2. **Handling Clock Drift:**  
   - **Challenge:** Machines running at different tick rates will naturally have different logical clock values.
   - **Our Approach:** By using the update rule `max(local, received) + 1`, we ensure that clocks adjust correctly upon receiving messages. This lets us see how the clocks drift and then re-synchronize when communication occurs.

### Observations and Reflections

After running the simulation several times (multiple one-minute runs), we noted the following:
- **Logical Clock Jumps:**  
  When a machine gets a message with a higher timestamp, its clock jumps noticeably. This behavior shows the causal dependency between machines.

- **Message Queue Behavior:**  
  The size of the message queue varies over time. Sometimes, longer queues hint at periods of high communication traffic or slower processing.

- **Clock Drift:**  
  Machines running at slower tick rates sometimes diverge more in their logical clock values than faster machines, although regular message exchanges help bring them back in sync.

- **Event Mix Impact:**  
  A higher chance of sending messages helps keep the logical clocks more aligned across machines, while too many internal events can lead to larger differences.



## Implementation Details (Variant)

After our initial experiments with three virtual machines running with random clock rates between 1 and 6 ticks per second and a 70% chance of performing an internal event, we decided to explore another scenario. In this variant, we reduced the variation in clock cycles (using only 3 or 4 ticks per second) and lowered the probability of an internal event (down to 20%). This adjustment makes message passing more dominant in the simulation, and we wanted to see how this affects the synchronization and behavior of the Lamport clocks.

### Changes Made

1. **Smaller Variation in Clock Cycles:**  
   - **Before:** Each machine randomly picks a tick rate between 1 and 6 ticks per second, which determines how frequently it processes events. The tick duration is simply 1 divided by this tick rate.
   - **Now:** Each machine chooses from a much narrower range (either 3 or 4 ticks per second).  
   - **Why?**  
     This change reduces the timing differences between machines, which helps us observe whether the logical clocks become more aligned when the machines run at similar speeds.

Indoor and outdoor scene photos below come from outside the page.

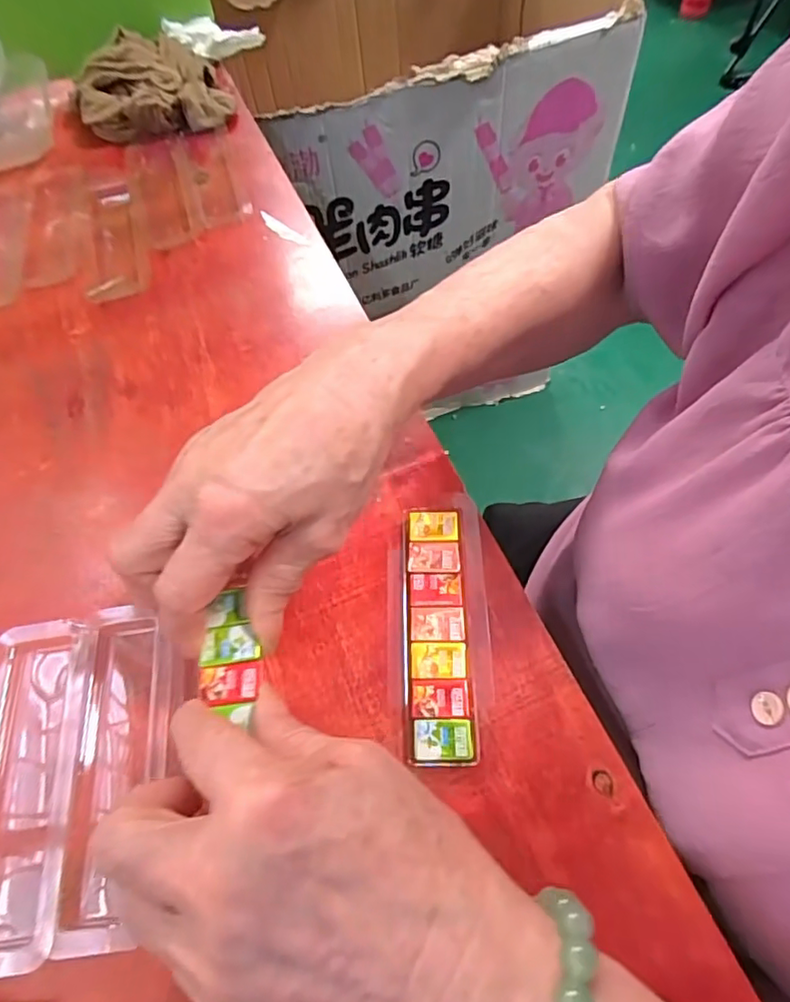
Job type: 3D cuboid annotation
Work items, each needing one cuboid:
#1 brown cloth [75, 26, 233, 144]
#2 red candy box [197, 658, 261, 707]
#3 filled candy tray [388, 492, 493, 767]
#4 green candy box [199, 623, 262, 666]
[{"bbox_3d":[-0.210,-0.367,0.492,0.130,0.044,0.101,-5,62,0],"label":"brown cloth"},{"bbox_3d":[-0.068,0.075,0.234,0.025,0.004,0.017,-8,62,-1],"label":"red candy box"},{"bbox_3d":[0.021,0.059,0.276,0.047,0.009,0.124,-2,62,2],"label":"filled candy tray"},{"bbox_3d":[-0.071,0.060,0.241,0.023,0.004,0.016,-8,62,-1],"label":"green candy box"}]

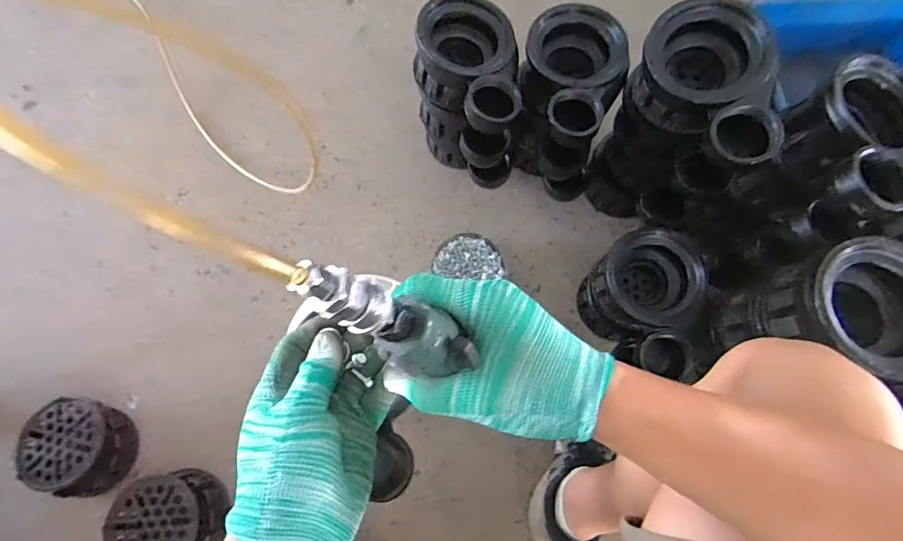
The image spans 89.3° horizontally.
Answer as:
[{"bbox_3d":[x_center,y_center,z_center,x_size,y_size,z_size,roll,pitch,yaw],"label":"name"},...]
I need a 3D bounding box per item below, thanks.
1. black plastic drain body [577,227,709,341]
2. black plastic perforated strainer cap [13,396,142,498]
[{"bbox_3d":[0.297,0.030,0.741,0.139,0.189,0.142,-15,77,-5],"label":"black plastic drain body"},{"bbox_3d":[-0.590,0.279,0.734,0.159,0.078,0.134,19,76,3],"label":"black plastic perforated strainer cap"}]

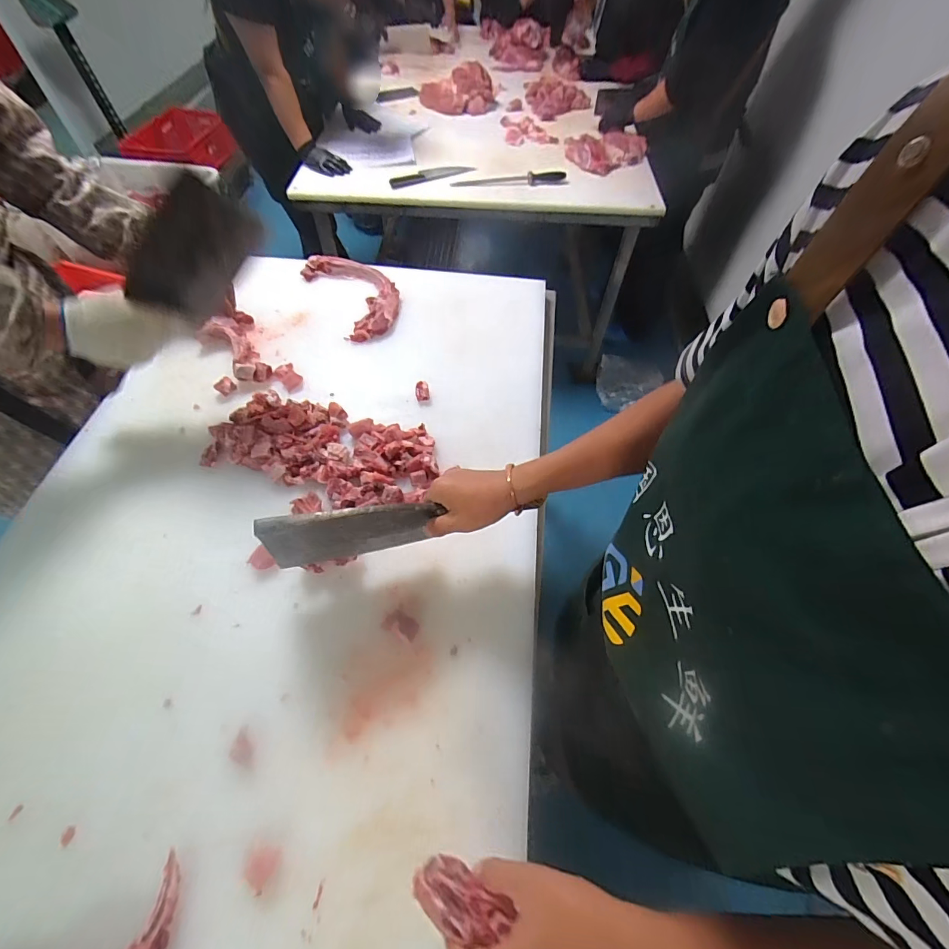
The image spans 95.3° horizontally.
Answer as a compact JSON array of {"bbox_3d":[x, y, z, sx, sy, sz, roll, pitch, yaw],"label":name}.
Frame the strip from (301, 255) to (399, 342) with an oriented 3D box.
[{"bbox_3d":[-0.255,-0.403,0.945,0.153,0.030,0.272,-29,64,-19],"label":"strip"}]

2. **Lower Probability of Internal Events:**  
   - **Before:** A random integer from 1 to 10 was used, with internal events occurring 70% of the time (if the number was 4–10).  
   - **Now:** We use a random number between 0 and 1 with the following probabilities:
     - 30% chance to send a message to a random other machine.
     - 30% chance to send a message to the next machine in order.
     - 20% chance to send messages to both other machines.
     - 20% chance for an internal event.
   - **Why?**  
     By reducing the chance of internal events, we force more interactions between machines. This should help keep the logical clocks more synchronized and result in fewer large jumps due to message receptions.


### Observations and Reflections (Variant)

After running the variant simulation for several one-minute sessions, here’s what we observed:

- **Logical Clock Synchronization:**  
With the narrower tick rate (only 3 or 4 ticks per second) and more frequent message passing, the logical clocks stayed much closer together. The constant exchanges kept them from drifting apart.

- **Reduced Clock Jumps:**  
Because messages were sent more often, there were fewer instances of sudden, large jumps in the clock values. In the earlier setup, a message with a high timestamp could cause a big jump; now, the differences are more subtle.

- **Message Traffic:**  
The logs revealed that machines sent more messages and did fewer internal events. This made the overall system more interactive, reinforcing the causal ordering.

- **System Stability:**  
Overall, the system felt more stable, with less drift among the logical clocks—a useful observation for systems that need tight synchronization.